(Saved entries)
——
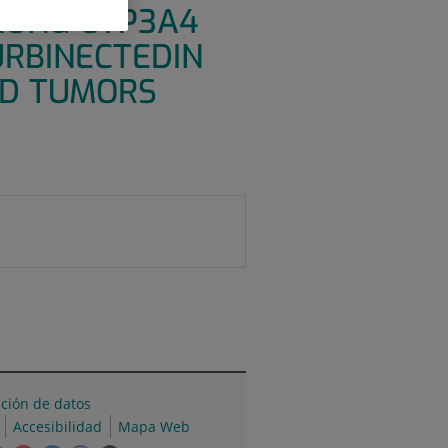
RONG CYP3A4
URBINECTEDIN
ID TUMORS
cción de datos
Accesibilidad
Mapa Web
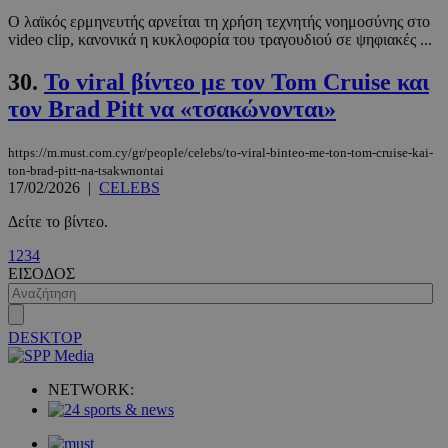
Ο λαϊκός ερμηνευτής αρνείται τη χρήση τεχνητής νοημοσύνης στο
video clip, κανονικά η κυκλοφορία του τραγουδιού σε ψηφιακές ...
30.
To viral βίντεο με τον Tom Cruise και
τον Brad Pitt να «τσακώνονται»
https://m.must.com.cy/gr/people/celebs/to-viral-binteo-me-ton-tom-cruise-kai-
ton-brad-pitt-na-tsakwnontai
17/02/2026
|
CELEBS
VISITOR_PRIVACY_METADATA
5 μήνες 4
YouTube
Δείτε το βίντεο.
εβδομάδε
.youtube.com
1
2
3
4
ΕΙΣΟΔΟΣ
DESKTOP
NETWORK:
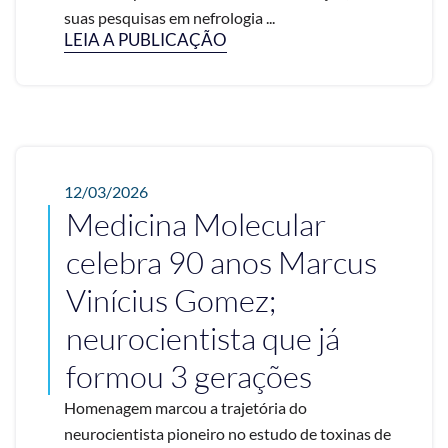
suas pesquisas em nefrologia ...
LEIA A PUBLICAÇÃO
12/03/2026
Medicina Molecular
celebra 90 anos Marcus
Vinícius Gomez;
neurocientista que já
formou 3 gerações
Homenagem marcou a trajetória do
neurocientista pioneiro no estudo de toxinas de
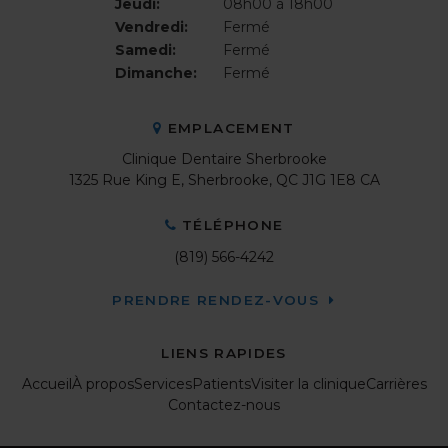
Jeudi:
08h00 à 18h00
Vendredi:
Fermé
Samedi:
Fermé
Dimanche:
Fermé
EMPLACEMENT
Clinique Dentaire Sherbrooke
1325 Rue King E
Sherbrooke
QC
J1G 1E8
CA
TÉLÉPHONE
(819) 566-4242
PRENDRE RENDEZ-VOUS
LIENS RAPIDES
Accueil
À propos
Services
Patients
Visiter la clinique
Carrières
Contactez-nous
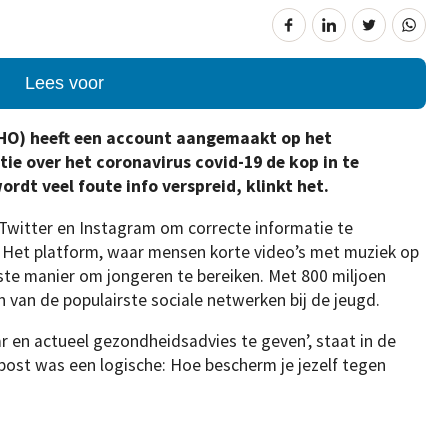
Lees voor
HO) heeft een account aangemaakt op het
e over het coronavirus covid-19 de kop in te
dt veel foute info verspreid, klinkt het.
witter en Instagram om correcte informatie te
. Het platform, waar mensen korte video’s met muziek op
ste manier om jongeren te bereiken. Met 800 miljoen
n van de populairste sociale netwerken bij de jeugd.
 en actueel gezondheidsadvies te geven’, staat in de
 post was een logische: Hoe bescherm je jezelf tegen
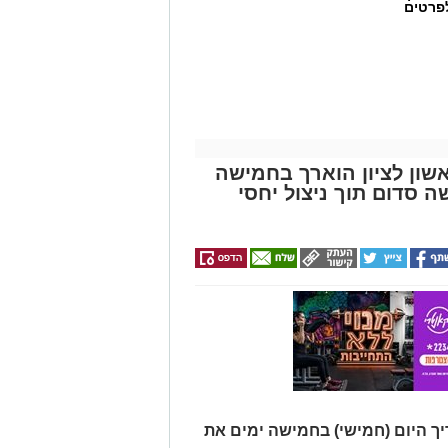
לפרטים
שון לציון הוארך בחמישה
סדום תוך ניצול יחסי
שימוש במוצרי שיער נוספים שנתפסו
י רשת "מרכז ההחלקות".
 הושלמו לכלל המוצרים שנאספו
ריאות שפורסמה בחודש יולי.
 משרד הבריאות, ולכן חל איסור
ך היום (חמישי) בחמישה ימים את
PROTEIN + MINERAL 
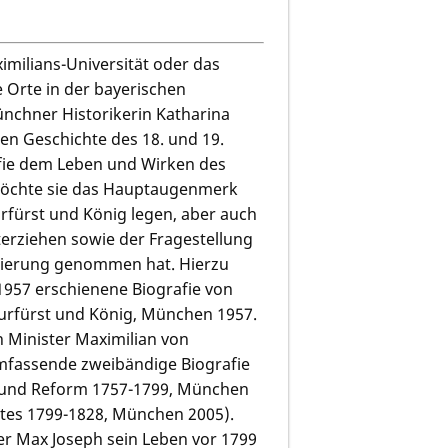
milians-Universität oder das
 Orte in der bayerischen
nchner Historikerin Katharina
n Geschichte des 18. und 19.
afie dem Leben und Wirken des
 möchte sie das Hauptaugenmerk
urfürst und König legen, aber auch
terziehen sowie der Fragestellung
gierung genommen hat. Hierzu
 1957 erschienene Biografie von
 Kurfürst und König, München 1957.
n Minister Maximilian von
mfassende zweibändige Biografie
n und Reform 1757-1799, München
ates 1799-1828, München 2005).
r Max Joseph sein Leben vor 1799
——
Work order: Exact copy, no pictures: write out all the records above.

Solution:
RONG CYP3A4
URBINECTEDIN
ID TUMORS
cción de datos
Accesibilidad
Mapa Web
Ο λαϊκός ερμηνευτής αρνείται τη χρήση τεχνητής νοημοσύνης στο
video clip, κανονικά η κυκλοφορία του τραγουδιού σε ψηφιακές ...
30.
To viral βίντεο με τον Tom Cruise και
τον Brad Pitt να «τσακώνονται»
https://m.must.com.cy/gr/people/celebs/to-viral-binteo-me-ton-tom-cruise-kai-
ton-brad-pitt-na-tsakwnontai
17/02/2026
|
CELEBS
VISITOR_PRIVACY_METADATA
5 μήνες 4
YouTube
Δείτε το βίντεο.
εβδομάδε
.youtube.com
1
2
3
4
ΕΙΣΟΔΟΣ
DESKTOP
NETWORK:
suas pesquisas em nefrologia ...
LEIA A PUBLICAÇÃO
12/03/2026
Medicina Molecular
celebra 90 anos Marcus
Vinícius Gomez;
neurocientista que já
formou 3 gerações
Homenagem marcou a trajetória do
neurocientista pioneiro no estudo de toxinas de
Jeudi:
08h00 à 18h00
Vendredi:
Fermé
Samedi:
Fermé
Dimanche:
Fermé
EMPLACEMENT
Clinique Dentaire Sherbrooke
1325 Rue King E
Sherbrooke
QC
J1G 1E8
CA
TÉLÉPHONE
(819) 566-4242
PRENDRE RENDEZ-VOUS
LIENS RAPIDES
Accueil
À propos
Services
Patients
Visiter la clinique
Carrières
Contactez-nous
Lees voor
HO) heeft een account aangemaakt op het
e over het coronavirus covid-19 de kop in te
dt veel foute info verspreid, klinkt het.
witter en Instagram om correcte informatie te
. Het platform, waar mensen korte video’s met muziek op
ste manier om jongeren te bereiken. Met 800 miljoen
n van de populairste sociale netwerken bij de jeugd.
 en actueel gezondheidsadvies te geven’, staat in de
 post was een logische: Hoe bescherm je jezelf tegen
לפרטים
שון לציון הוארך בחמישה
סדום תוך ניצול יחסי
שימוש במוצרי שיער נוספים שנתפסו
י רשת "מרכז ההחלקות".
 הושלמו לכלל המוצרים שנאספו
ריאות שפורסמה בחודש יולי.
 משרד הבריאות, ולכן חל איסור
ך היום (חמישי) בחמישה ימים את
PROTEIN + MINERAL 
milians-Universität oder das
 Orte in der bayerischen
nchner Historikerin Katharina
n Geschichte des 18. und 19.
afie dem Leben und Wirken des
 möchte sie das Hauptaugenmerk
urfürst und König legen, aber auch
terziehen sowie der Fragestellung
gierung genommen hat. Hierzu
 1957 erschienene Biografie von
 Kurfürst und König, München 1957.
n Minister Maximilian von
mfassende zweibändige Biografie
n und Reform 1757-1799, München
ates 1799-1828, München 2005).
r Max Joseph sein Leben vor 1799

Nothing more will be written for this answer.